Investors finally seem to be turning bullish on the outlook for equity markets again. According to Bank of America, Merrill Lynch’s asset flows data, the last two weeks have seen the highest levels of inflows into equity funds this year.
Between 8 August and 18, August Bank of America registered $11.6 billion of equity fund inflows signalling a renewed risk-on attitude among investors.
However, investors continue to prefer passive over active investments. The “passion for passive” as Bank of America calls it shows no sign of slowing down.
While equity inflows totalled $5.1 billion in the week to August 18, equity ETFs saw inflows of $8.4 billion but investors withdrew a $3.3 billion from long-only mutual funds. Year-to-date investors have withdrawn a staggering $180.2 billion from long-only mutual funds, approximately 3.4% of the total assets under management in the sector.
At the same time, equity ETFs have seen inflows of $52.5 billion year-to-date, which is equivalent to 2.4% of assets under management. Overall, for the year to August 17 net flows for equity ETFs and long only mutual funds total $-127.7 billion, 1.7% of assets under management according to Bank of America’s numbers.

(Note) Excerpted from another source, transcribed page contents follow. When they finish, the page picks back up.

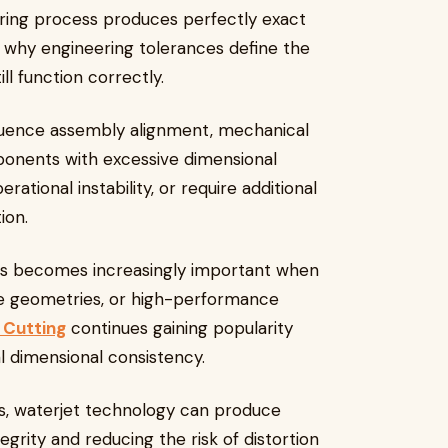
ing process produces perfectly exact
 why engineering tolerances define the
ll function correctly.
nfluence assembly alignment, mechanical
onents with excessive dimensional
erational instability, or require additional
ion.
ces becomes increasingly important when
ate geometries, or high-performance
 Cutting
continues gaining popularity
l dimensional consistency.
s, waterjet technology can produce
egrity and reducing the risk of distortion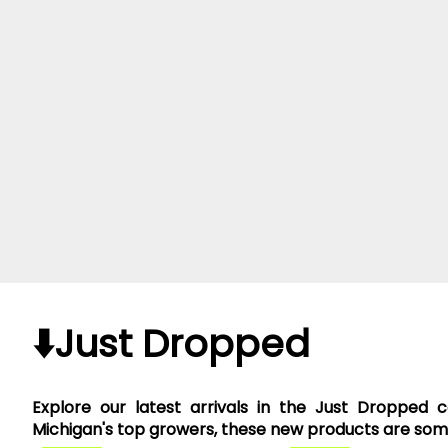
⬇️Just Dropped
Explore our latest arrivals in the Just Dropped 
Michigan's top growers, these new products are somet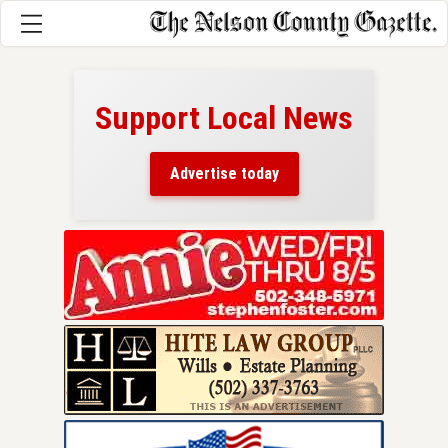
Support Local News
here!
ers
Advertise today
nty.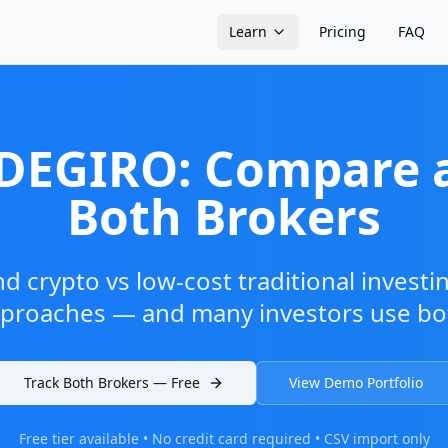
Learn
Pricing
FAQ
 DEGIRO: Compare 
Both Brokers
nd crypto vs low-cost traditional investi
proaches — and many investors use bo
Track Both Brokers — Free
View Demo Portfolio
Free tier available • No credit card required • CSV import only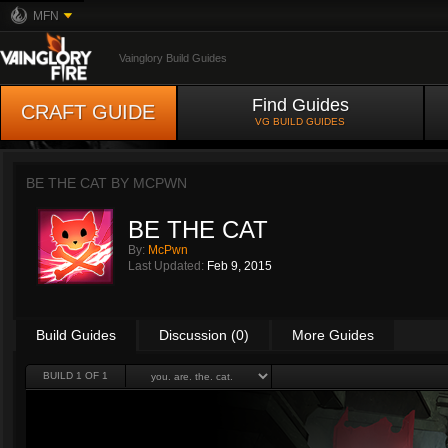
MFN
Vainglory Build Guides
Find Guides
CRAFT GUIDE
VG BUILD GUIDES
BE THE CAT BY
MCPWN
BE THE CAT
By:
McPwn
Last Updated:
Feb 9, 2015
Build Guides
Discussion (0)
More Guides
BUILD 1 OF 1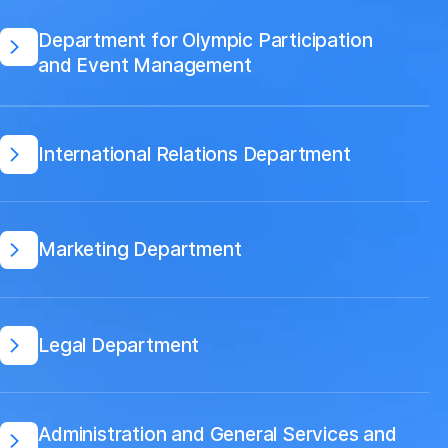
Department for Olympic Participation
and Event Management
International Relations Department
Marketing Department
Legal Department
Administration and General Services and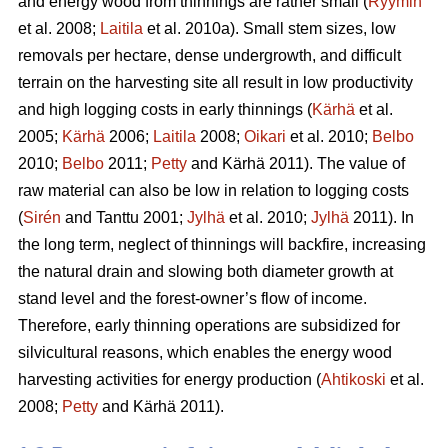
and energy wood from thinnings are rather small (
Ryymin
et al. 2008;
Laitila
et al. 2010a). Small stem sizes, low
removals per hectare, dense undergrowth, and difficult
terrain on the harvesting site all result in low productivity
and high logging costs in early thinnings (
Kärhä
et al.
2005;
Kärhä
2006;
Laitila
2008;
Oikari
et al. 2010;
Belbo
2010;
Belbo
2011;
Petty
and Kärhä 2011). The value of
raw material can also be low in relation to logging costs
(
Sirén
and Tanttu 2001;
Jylhä
et al. 2010;
Jylhä
2011). In
the long term, neglect of thinnings will backfire, increasing
the natural drain and slowing both diameter growth at
stand level and the forest-owner’s flow of income.
Therefore, early thinning operations are subsidized for
silvicultural reasons, which enables the energy wood
harvesting activities for energy production (
Ahtikoski
et al.
2008;
Petty
and Kärhä 2011).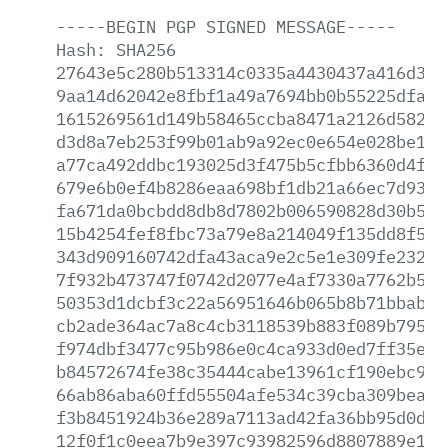
-----BEGIN
PGP
SIGNED
MESSAGE-----
Hash:
SHA256
27643e5c280b513314c0335a4430437a416d3bc
9aa14d62042e8fbf1a49a7694bb0b55225dfa60
1615269561d149b58465ccba8471a2126d58285
d3d8a7eb253f99b01ab9a92ec0e654e028be1f8
a77ca492ddbc193025d3f475b5cfbb6360d4f46
679e6b0ef4b8286eaa698bf1db21a66ec7d930d
fa671da0bcbdd8db8d7802b006590828d30b5ec
15b4254fef8fbc73a79e8a214049f135dd8f50d
343d909160742dfa43aca9e2c5e1e309fe23200
7f932b473747f0742d2077e4af7330a7762b566
50353d1dcbf3c22a56951646b065b8b71bbabc7
cb2ade364ac7a8c4cb3118539b883f089b79597
f974dbf3477c95b986e0c4ca933d0ed7ff35ebe
b84572674fe38c35444cabe13961cf190ebc916
66ab86aba60ffd55504afe534c39cba309bea22
f3b8451924b36e289a7113ad42fa36bb95d0dd4
12f0f1c0eea7b9e397c93982596d8807889e19d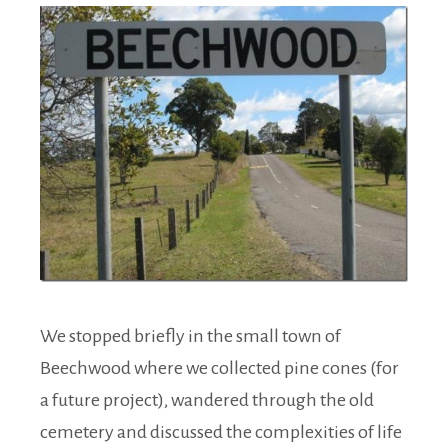
We stopped briefly in the small town of
Beechwood where we collected pine cones (for
a future project), wandered through the old
cemetery and discussed the complexities of life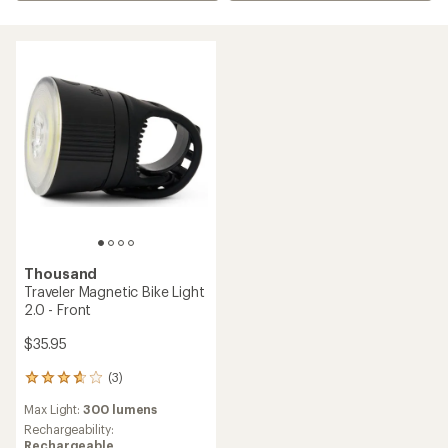
Thousand
Traveler Magnetic Bike Light
2.0 - Front
$35.95
(3)
3
reviews
Max Light:
300 lumens
with
an
Rechargeability:
average
Rechargeable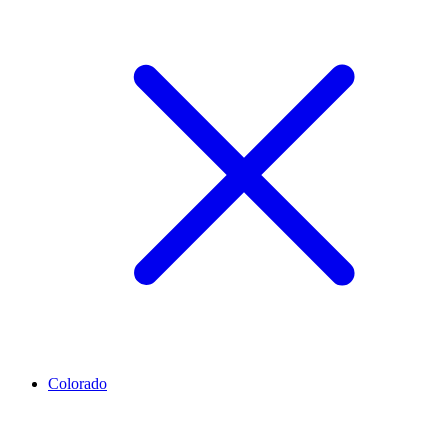
Colorado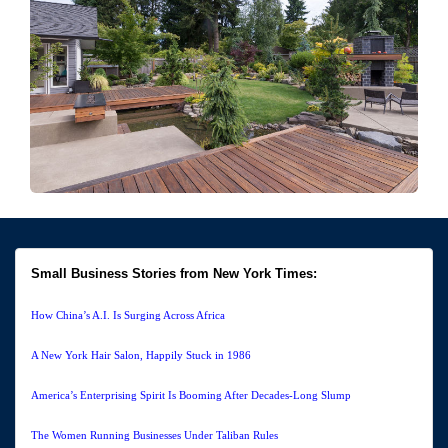
Small Business Stories from New York Times:
How China’s A.I. Is Surging Across Africa
A New York Hair Salon, Happily Stuck in 1986
America’s Enterprising Spirit Is Booming After Decades-Long Slump
The Women Running Businesses Under Taliban Rules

Risk-on or hunt for yield?
Aside from equity passive/active flow trends, the flows that have caught the most attention this year have been those into commodities and emerging market funds.

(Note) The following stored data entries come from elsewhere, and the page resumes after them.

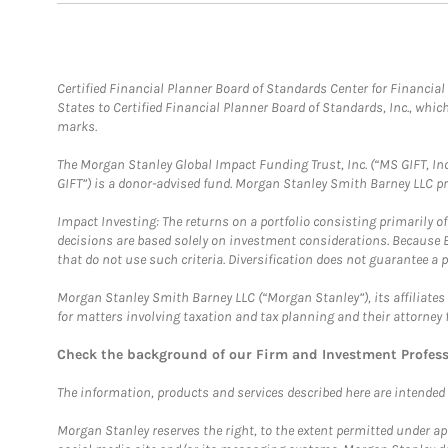
Certified Financial Planner Board of Standards Center for Financi
States to Certified Financial Planner Board of Standards, Inc., whi
marks.
The Morgan Stanley Global Impact Funding Trust, Inc. (“MS GIFT, Inc
GIFT”) is a donor-advised fund. Morgan Stanley Smith Barney LLC 
Impact Investing: The returns on a portfolio consisting primarily o
decisions are based solely on investment considerations. Because 
that do not use such criteria. Diversification does not guarantee a p
Morgan Stanley Smith Barney LLC (“Morgan Stanley”), its affiliates 
for matters involving taxation and tax planning and their attorney 
Check the background of our Firm and Investment Profes
The information, products and services described here are intended on
Morgan Stanley reserves the right, to the extent permitted under ap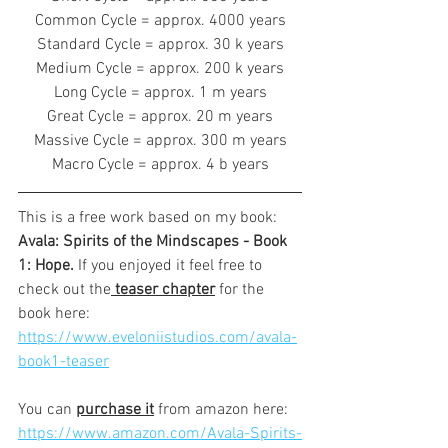
Common Cycle = approx. 4000 years
Standard Cycle = approx. 30 k years
Medium Cycle = approx. 200 k years
Long Cycle = approx. 1 m years
Great Cycle = approx. 20 m years
Massive Cycle = approx. 300 m years
Macro Cycle = approx. 4 b years
This is a free work based on my book: 
Avala: Spirits of the Mindscapes - Book 
1: Hope. 
If you enjoyed it feel free to 
check out the
 teaser chapter
 for the 
book here:
https://www.eveloniistudios.com/avala-
book1-teaser
You can 
purchase it
 from amazon here:
https://www.amazon.com/Avala-Spirits-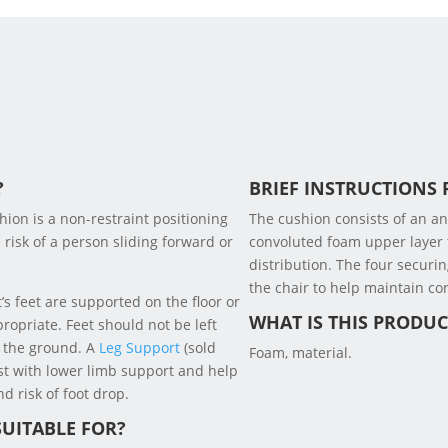
?
BRIEF INSTRUCTIONS 
ion is a non-restraint positioning
The cushion consists of an a
risk of a person sliding forward or
convoluted foam upper layer
distribution. The four securin
the chair to help maintain cor
’s feet are supported on the floor or
WHAT IS THIS PRODU
ropriate. Feet should not be left
 the ground. A
Leg Support
(sold
Foam, material.
st with lower limb support and help
d risk of foot drop.
SUITABLE FOR?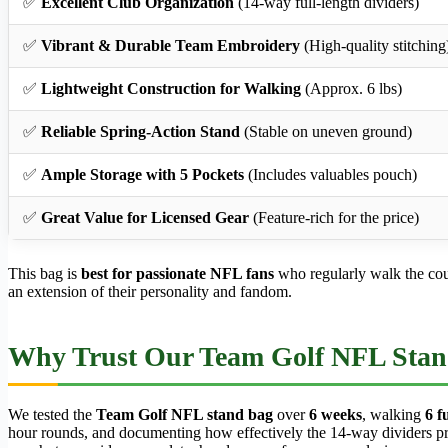
✅
Excellent Club Organization
(14-way full-length dividers)
✅
Vibrant & Durable Team Embroidery
(High-quality stitching
✅
Lightweight Construction for Walking
(Approx. 6 lbs)
✅
Reliable Spring-Action Stand
(Stable on uneven ground)
✅
Ample Storage with 5 Pockets
(Includes valuables pouch)
✅
Great Value for Licensed Gear
(Feature-rich for the price)
This bag is
best for passionate NFL fans
who regularly walk the cours
an extension of their personality and fandom.
Why Trust Our Team Golf NFL Stan
We tested the
Team Golf NFL stand bag
over
6 weeks
, walking
6 f
hour rounds, and documenting how effectively the 14-way dividers preve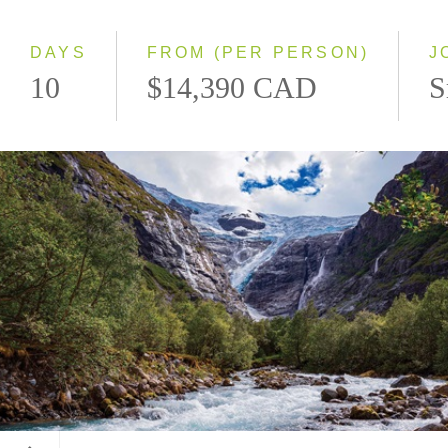
Westbound
DAYS
FROM (PER PERSON)
J
10
$14,390 CAD
S
Kjenndalsbreen Glacier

This week saw the seventh consecutive week of inflows into emerging market equity funds. Flows through the week totalled $5.1 billion, bringing the total of the last seven weeks to $14.6 billion, the most impressive run since September 2014. European equity funds saw yet another week of outflows. Europe equity flows last this week came in at $-2.8 billion the 28th straight week of outflows, the longest outflow streak in history according to Bank of America’s figures.

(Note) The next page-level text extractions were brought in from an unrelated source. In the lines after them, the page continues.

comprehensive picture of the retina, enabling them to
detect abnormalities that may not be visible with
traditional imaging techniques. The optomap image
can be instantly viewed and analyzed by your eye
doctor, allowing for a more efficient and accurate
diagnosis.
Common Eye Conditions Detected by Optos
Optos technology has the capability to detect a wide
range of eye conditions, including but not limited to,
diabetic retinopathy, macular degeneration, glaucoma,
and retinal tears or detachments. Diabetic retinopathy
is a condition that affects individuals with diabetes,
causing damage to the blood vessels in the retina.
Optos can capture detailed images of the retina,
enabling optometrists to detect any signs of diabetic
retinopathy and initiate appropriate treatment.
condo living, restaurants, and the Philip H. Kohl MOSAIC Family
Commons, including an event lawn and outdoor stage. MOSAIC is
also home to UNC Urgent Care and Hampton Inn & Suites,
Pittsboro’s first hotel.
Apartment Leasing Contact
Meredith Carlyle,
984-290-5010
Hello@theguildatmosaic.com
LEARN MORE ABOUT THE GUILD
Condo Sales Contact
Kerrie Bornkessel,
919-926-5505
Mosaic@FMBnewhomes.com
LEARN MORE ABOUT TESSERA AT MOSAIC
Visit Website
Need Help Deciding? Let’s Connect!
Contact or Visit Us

Commodity funds saw flows of $-0.3 billion this week, which is roughly 0.3% of assets under management. Year-to-date investors have added $32.9 billion to commodities funds, increasing the sector’s assets under management by 26.3%.
On the fixed income front, investors continued to plough money into fixed income funds this week. Emerging market debt funds saw inflows of $2 billion, taking the inflow total over the past seven weeks to $20.2 billion, the largest figure on record. Investment-grade flows amounted to $3.8 billion, high yield Bond fund flows amounted to $1.9 billion and investors deposited $0.9 billion with Muni funds. Money market funds were the biggest fixed income losers reporting outflows of $34.5 billion. Bank of America’s analysts believe these outflows may be a result of the upcoming money market fund regulations.